In total, there were 148 CIBMTR registry patients, 20% of whom received a single UCB unit.
The median time to neutrophil engraftment was 11.5 days (range, 6-26) with NiCord and 21 days in the CIBMTR matched control cohort (P<0.001). The cumulative incidence of neutrophil engraftment was 94.4% and 89.7%, respectively.
The median time to platelet engraftment was 34 days (range, 25-96) with NiCord and 46 days in the CIBMTR controls (P<0.001). The cumulative incidence of platelet engraftment was 80.6% and 67.1%, respectively.
“There’s a median 10-day reduction in neutrophil recovery [and] 12-day reduction in time to platelet recovery [with NiCord],” Dr Horwitz noted. “There is evidence of robust and durable engraftment with a NiCord unit, with one patient now over 7 years from his first transplant on the pilot trial.”
Relapse, survival, and GVHD
Dr Horwitz reported other outcomes in the NiCord recipients without making comparisons to the CIBMTR matched controls.
The estimated 2-year rate of non-relapse mortality in NiCord recipients was 23.8%, and the estimated 2-year incidence of relapse was 33.2%.
The estimated disease-free survival was 49.1% at 1 year and 43.0% at 2 years. The estimated overall survival was 51.2% at 1 year and 2 years.
At 100 days, the rate of grade 2-4 acute GVHD was 44.0%, and the rate of grade 3-4 acute GVHD was 11.1%.

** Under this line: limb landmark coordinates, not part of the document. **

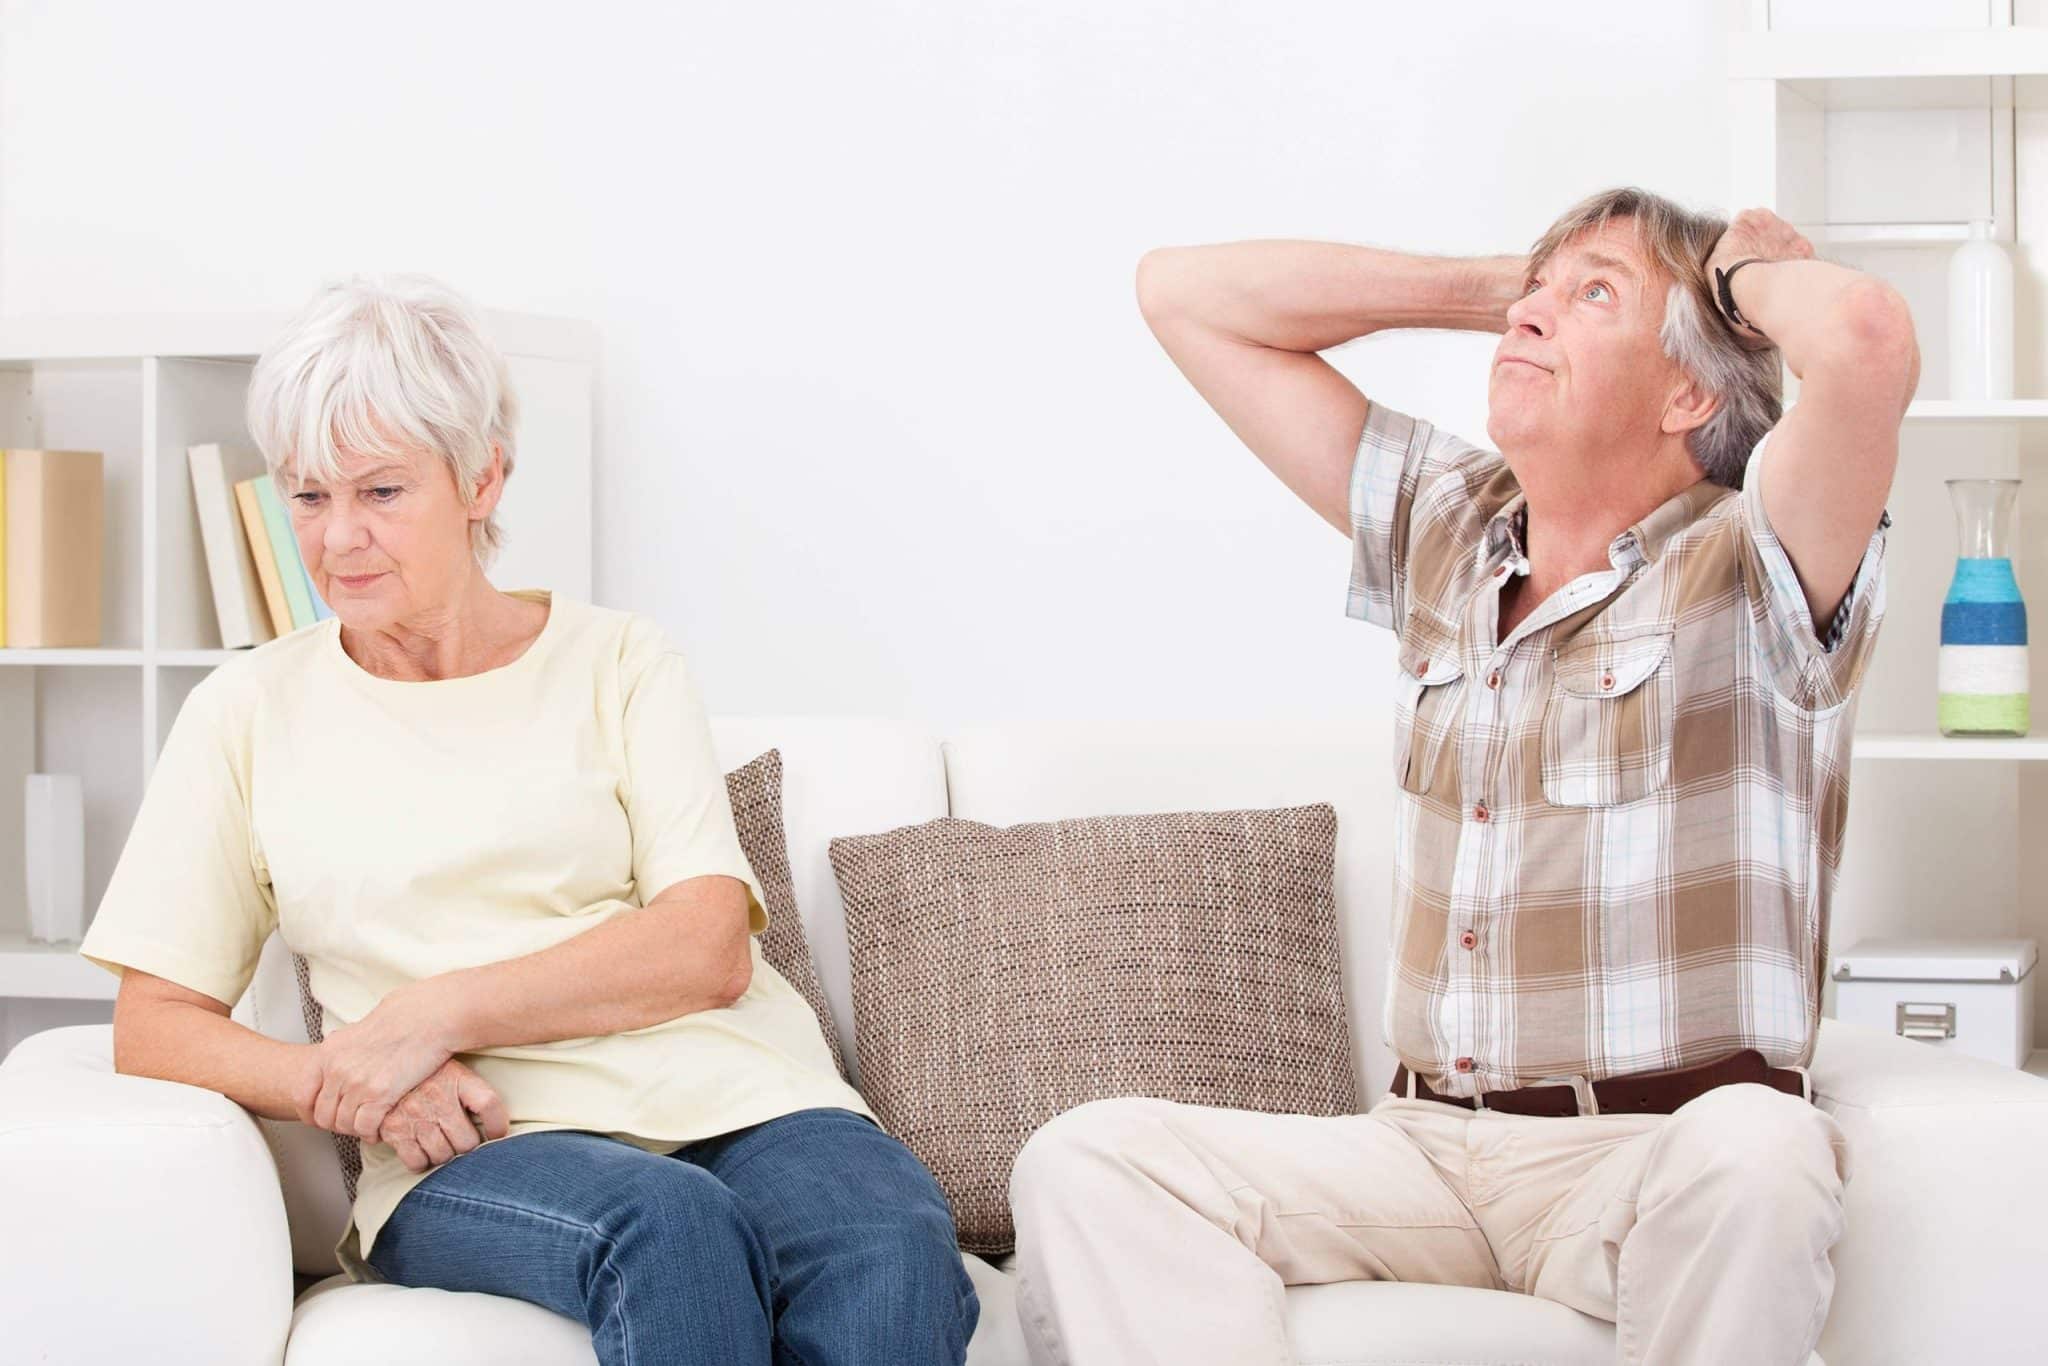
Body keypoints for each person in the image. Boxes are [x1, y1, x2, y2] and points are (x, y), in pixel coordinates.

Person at [1008, 188, 1916, 1365]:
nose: (1530, 315)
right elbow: (1184, 296)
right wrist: (1515, 289)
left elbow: (1864, 339)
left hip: (1650, 1150)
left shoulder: (1756, 557)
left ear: (1688, 393)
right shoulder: (1449, 525)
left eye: (1594, 295)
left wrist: (1730, 284)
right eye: (1535, 293)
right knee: (1087, 1158)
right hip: (1425, 1148)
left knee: (1762, 1150)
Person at [79, 273, 978, 1366]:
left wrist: (432, 1013)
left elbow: (705, 945)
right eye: (308, 497)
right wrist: (347, 1082)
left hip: (744, 1094)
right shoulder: (248, 711)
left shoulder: (620, 660)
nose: (339, 539)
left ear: (482, 477)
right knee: (669, 1225)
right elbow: (155, 1023)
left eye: (382, 491)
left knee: (890, 1246)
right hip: (482, 1143)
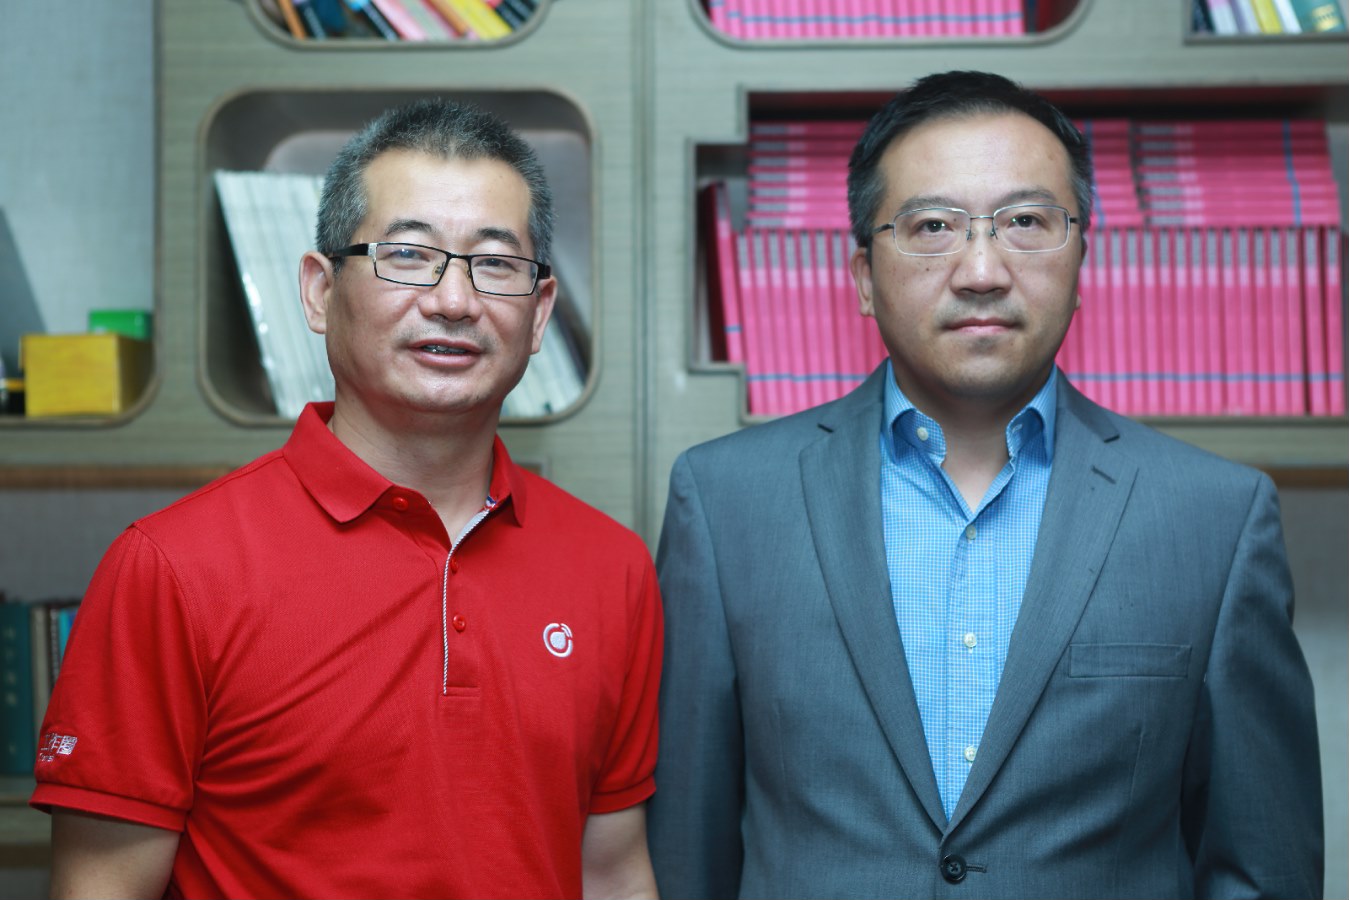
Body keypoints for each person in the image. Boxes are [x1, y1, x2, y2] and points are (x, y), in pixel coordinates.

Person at [647, 70, 1322, 899]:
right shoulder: (725, 503)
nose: (980, 270)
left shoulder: (1214, 518)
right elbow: (685, 855)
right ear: (862, 277)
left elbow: (1261, 868)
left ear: (1081, 260)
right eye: (932, 226)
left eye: (1025, 222)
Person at [34, 98, 662, 900]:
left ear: (538, 315)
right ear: (319, 292)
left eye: (495, 264)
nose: (453, 300)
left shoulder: (611, 567)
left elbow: (610, 870)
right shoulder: (171, 569)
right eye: (407, 255)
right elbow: (101, 886)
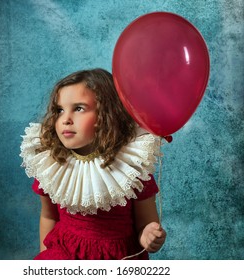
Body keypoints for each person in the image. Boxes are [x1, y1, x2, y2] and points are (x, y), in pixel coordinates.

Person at [20, 68, 166, 260]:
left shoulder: (130, 168)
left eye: (79, 108)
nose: (65, 119)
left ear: (107, 115)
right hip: (63, 254)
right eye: (59, 110)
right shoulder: (52, 164)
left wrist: (148, 236)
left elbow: (145, 223)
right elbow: (49, 216)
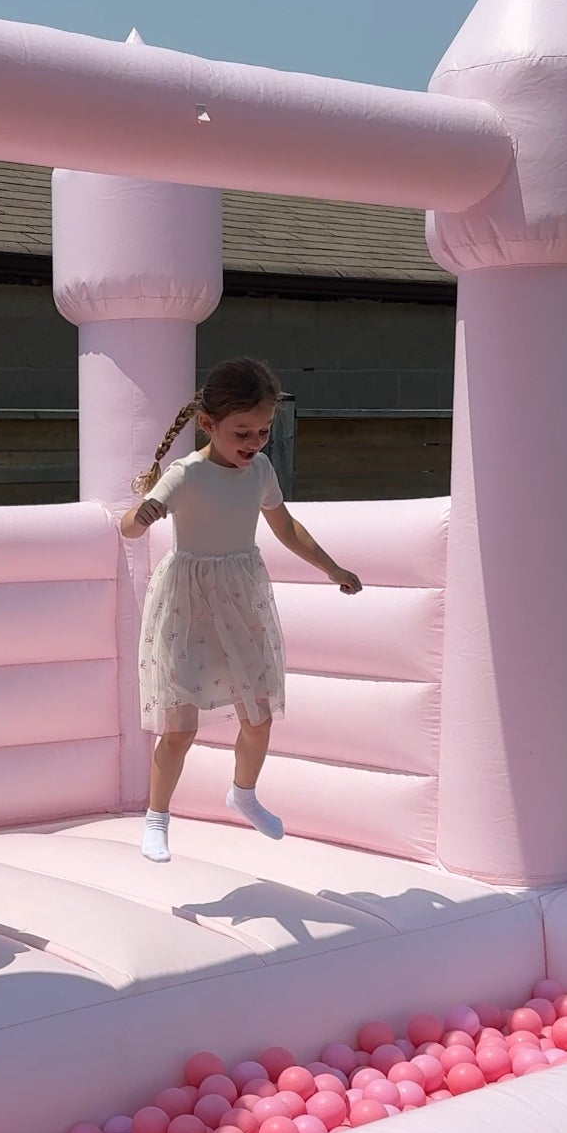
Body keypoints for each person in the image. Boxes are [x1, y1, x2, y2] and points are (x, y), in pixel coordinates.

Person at [119, 357, 361, 863]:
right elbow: (131, 527)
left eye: (263, 431)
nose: (253, 443)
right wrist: (139, 516)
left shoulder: (261, 471)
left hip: (239, 594)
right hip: (187, 600)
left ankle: (243, 794)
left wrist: (332, 569)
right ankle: (157, 817)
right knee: (179, 727)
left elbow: (285, 527)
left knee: (259, 715)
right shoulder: (186, 474)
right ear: (207, 424)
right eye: (242, 433)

The estimated 1-year rate of mild to severe chronic GVHD was 40.5%, and the estimated 2-year rate of moderate to severe chronic GVHD was 9.8%.
Dr Horwitz said these “promising results” have led to the launch of a phase 3 registration trial in which researchers are comparing NiCord to standard single or double UCB transplant. The trial is open for accrual.
*Information in the abstract differs from the presentation.